**Work task 1**
In the article on the costs of being a working mother, what monthly salary does the nanny get?
**Work task 2**
Pick up the article on the costs of being a working mother and continue it from its last sentence.

(Extract to read)

But with the cost of living being what it is, it seems almost inconceivable to do without that second income. Or does it?
Consider the costs of being a working mother and you might find that the amount
you save by staying at home would offset some of the more significant payments
you are making each month.
Take a fictitious middle- class South African family living in a R1.5-million home
in Kyalami Downs estate, north of Johannesburg: Mrs Khumalo is a 33-year-old
mother of three-year-old Kelly and 18-month-old Paul. Kelly is at a crèche 5km
from the Khumalo home and Paul is due to start there from next year.
He stays at home with his nanny.
If Mrs Khumalo gave up her job as a personal banker at one of the big four local banks,
she would forfeit her R243000 annual salary, from which she brings home R14395
each month after tax, pension, UIF and union contributions.
This works out to R719.75 a day if she works 20 days a month. Her husband,
an accountant, covers the medical-aid bills for the entire family.
Because the Khumalos leave for work at 7.45am, their nanny, Joyce Nxumalo,
lives in and sees Kelly off in the morning with a child taxi service at 8.15am.
She takes care of Paul and is there to welcome Kelly home after school,
feed her lunch and settle her down for a nap in the afternoon. She then
bathes the children and feeds them supper.
Mrs Khumalo is usually home from by 5.15pm and her husband usually
follows at between 5.30 and 6pm.
By forfeiting Mrs Khumalo’s income, the family would save on the following:
- The School Link taxi service that takes Kelly to and from school costs R1500 a month.
- Were Mrs Khumalo to take her daughter to school herself and fetch her each day,
- she would drive 10km a day, or 200km a month. She has a 1.4litre, R150000
- Honda Jazz. With her car using 7.7litres per 100km, this would cost her R145
- a month with petrol at its current price of R9.42/litre. The taxi service therefore
- has an opportunity cost of R1355 a month.
- The nanny gets a salary of R3000 a month. If Mrs Khumalo were to give up work,
- she would assume all of these duties.

(End Extract to read)
(Information shown)

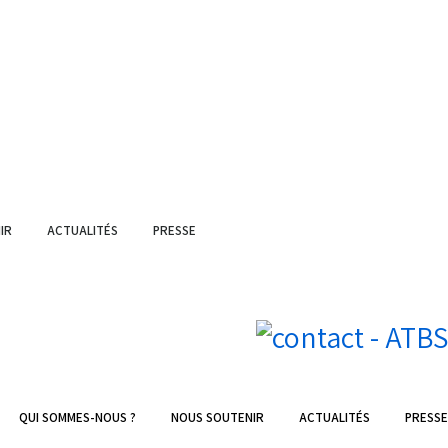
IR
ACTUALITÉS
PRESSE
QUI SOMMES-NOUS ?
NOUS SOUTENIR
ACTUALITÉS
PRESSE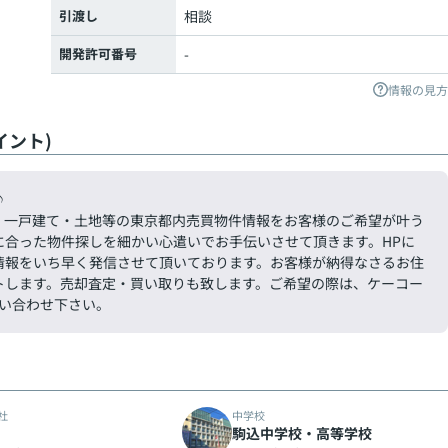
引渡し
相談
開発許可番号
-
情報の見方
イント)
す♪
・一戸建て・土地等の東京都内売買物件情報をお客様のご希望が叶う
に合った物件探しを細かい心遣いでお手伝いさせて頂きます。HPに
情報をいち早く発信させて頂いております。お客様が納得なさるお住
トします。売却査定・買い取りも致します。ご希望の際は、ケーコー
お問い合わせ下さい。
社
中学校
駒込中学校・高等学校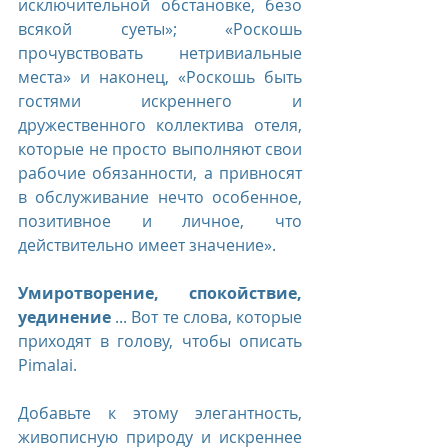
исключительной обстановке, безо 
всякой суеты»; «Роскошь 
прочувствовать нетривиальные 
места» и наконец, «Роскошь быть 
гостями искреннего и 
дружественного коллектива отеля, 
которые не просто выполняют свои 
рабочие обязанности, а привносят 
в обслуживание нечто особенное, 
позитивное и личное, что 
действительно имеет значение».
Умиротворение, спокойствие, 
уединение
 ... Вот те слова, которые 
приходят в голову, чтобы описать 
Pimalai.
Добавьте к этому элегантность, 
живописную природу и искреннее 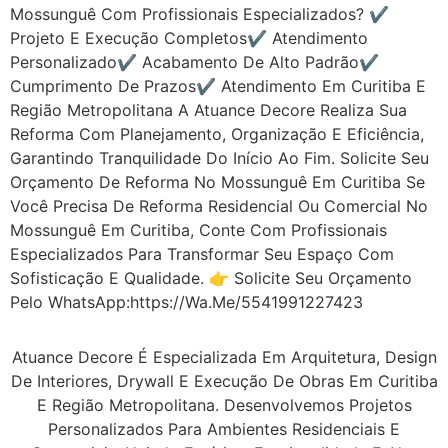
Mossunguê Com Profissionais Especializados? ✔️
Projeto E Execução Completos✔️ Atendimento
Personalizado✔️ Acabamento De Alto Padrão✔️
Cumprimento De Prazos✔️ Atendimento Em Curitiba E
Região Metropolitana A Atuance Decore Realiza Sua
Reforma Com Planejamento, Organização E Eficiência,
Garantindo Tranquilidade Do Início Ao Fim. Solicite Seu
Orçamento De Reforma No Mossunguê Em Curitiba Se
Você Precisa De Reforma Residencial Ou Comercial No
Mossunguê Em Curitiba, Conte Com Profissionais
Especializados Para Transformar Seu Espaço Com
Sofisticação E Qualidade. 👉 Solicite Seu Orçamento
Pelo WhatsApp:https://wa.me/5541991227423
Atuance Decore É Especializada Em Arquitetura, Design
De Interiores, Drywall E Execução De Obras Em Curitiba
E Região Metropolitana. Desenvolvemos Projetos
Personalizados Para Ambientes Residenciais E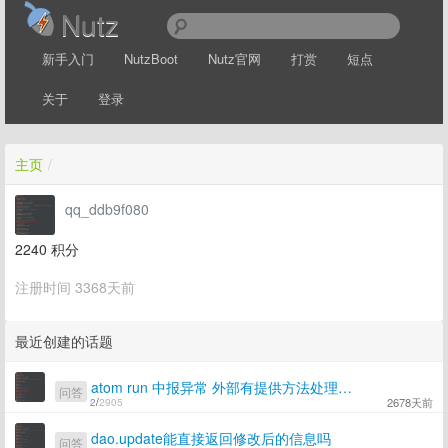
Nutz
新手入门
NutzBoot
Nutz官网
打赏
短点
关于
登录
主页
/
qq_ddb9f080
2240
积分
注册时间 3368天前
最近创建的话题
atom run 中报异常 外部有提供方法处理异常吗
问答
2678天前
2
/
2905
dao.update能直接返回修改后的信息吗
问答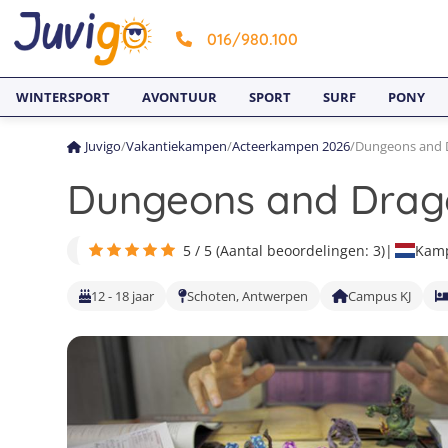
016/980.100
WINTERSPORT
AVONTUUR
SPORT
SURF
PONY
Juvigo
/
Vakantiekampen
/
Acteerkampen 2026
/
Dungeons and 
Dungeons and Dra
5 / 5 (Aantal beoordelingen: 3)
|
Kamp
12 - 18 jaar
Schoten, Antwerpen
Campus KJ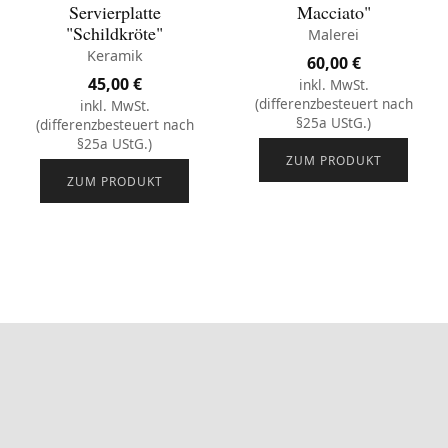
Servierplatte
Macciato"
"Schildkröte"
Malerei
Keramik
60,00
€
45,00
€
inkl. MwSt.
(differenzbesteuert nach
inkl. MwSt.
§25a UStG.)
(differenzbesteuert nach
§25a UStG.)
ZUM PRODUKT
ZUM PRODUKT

(End Information shown)

**Your response 1**
R3000 a month.

**Your response 2**
- The bank requires that Mrs Khumalo look presentable, and she has her hair done
- once a week at a cost of R150, totalling R600 a month. She would still have her hair
- done if she gave up her job, but probably only twice a month. It therefore costs
- her R300 a month in salon fees. She has two manicures a month at R70 a time,
- costing her R140 a month. It’s an indulgence she would be happy to cut out
- altogether if she stopped working.
- Clothing and make-up for work add up to around R500 a month. This figure could
- be halved if she gave up her job.
- One night a week, the Khumalos treat themselves and the children to a take-away
- dinner costing R150. The Khumalos both have a long day at work, and this
- indulgence means neither of them has to cook dinner. This R600 a month would
- fall away if she stayed at home.
- Mrs Khumalo has a subsidised canteen lunch costing R25 a day, or R500 a month.
- If she made her own lunch at home, it would probably cost her half of that. This is an
- added cost of R250 a month.
- Her 30km/day travel to and from work add up to 600km a month and cost her in the region of
- R435 a month.
Her job is therefore costing her about R6330 a month, making her real salary closer to R8065
or R403 a day.
It’s worth doing the sums if you are a working mom who longs to be at home.
But there are some other costs that you need to make sure are paid if you
decide to clear your desk for good.
You need to set up a pension scheme – ideally comparable to the one you
have, including paying in any additional amounts the company pays into the
scheme for you – and you should consider life insurance. Many couples only
insure the breadwinner of the family, but all the costs of child transport,
a nanny and/or aftercare at school will suddenly become payable should
something happen to the stay-at-home mom.
Lenerd Louw, CEO of direct life investment company Frank.net, says
stay-at-home parents perform on average 94.4 hours of “work” each week,
work that would suddenly need to be paid for if something were to happen
to the homemaker.
There are also the fixed costs of car repayments and insurance to take
into account, unless you are able to dispose of the second car altogether –
an unlikely option for a middle-class South African family.
A good idea would be to try to live on one salary, factoring in all the
costs and benefits you would accrue if you did leave. For many
mothers, though, the potential financial hardship of losing a
second income is preferable to missing out on the big moments
of their child’s development.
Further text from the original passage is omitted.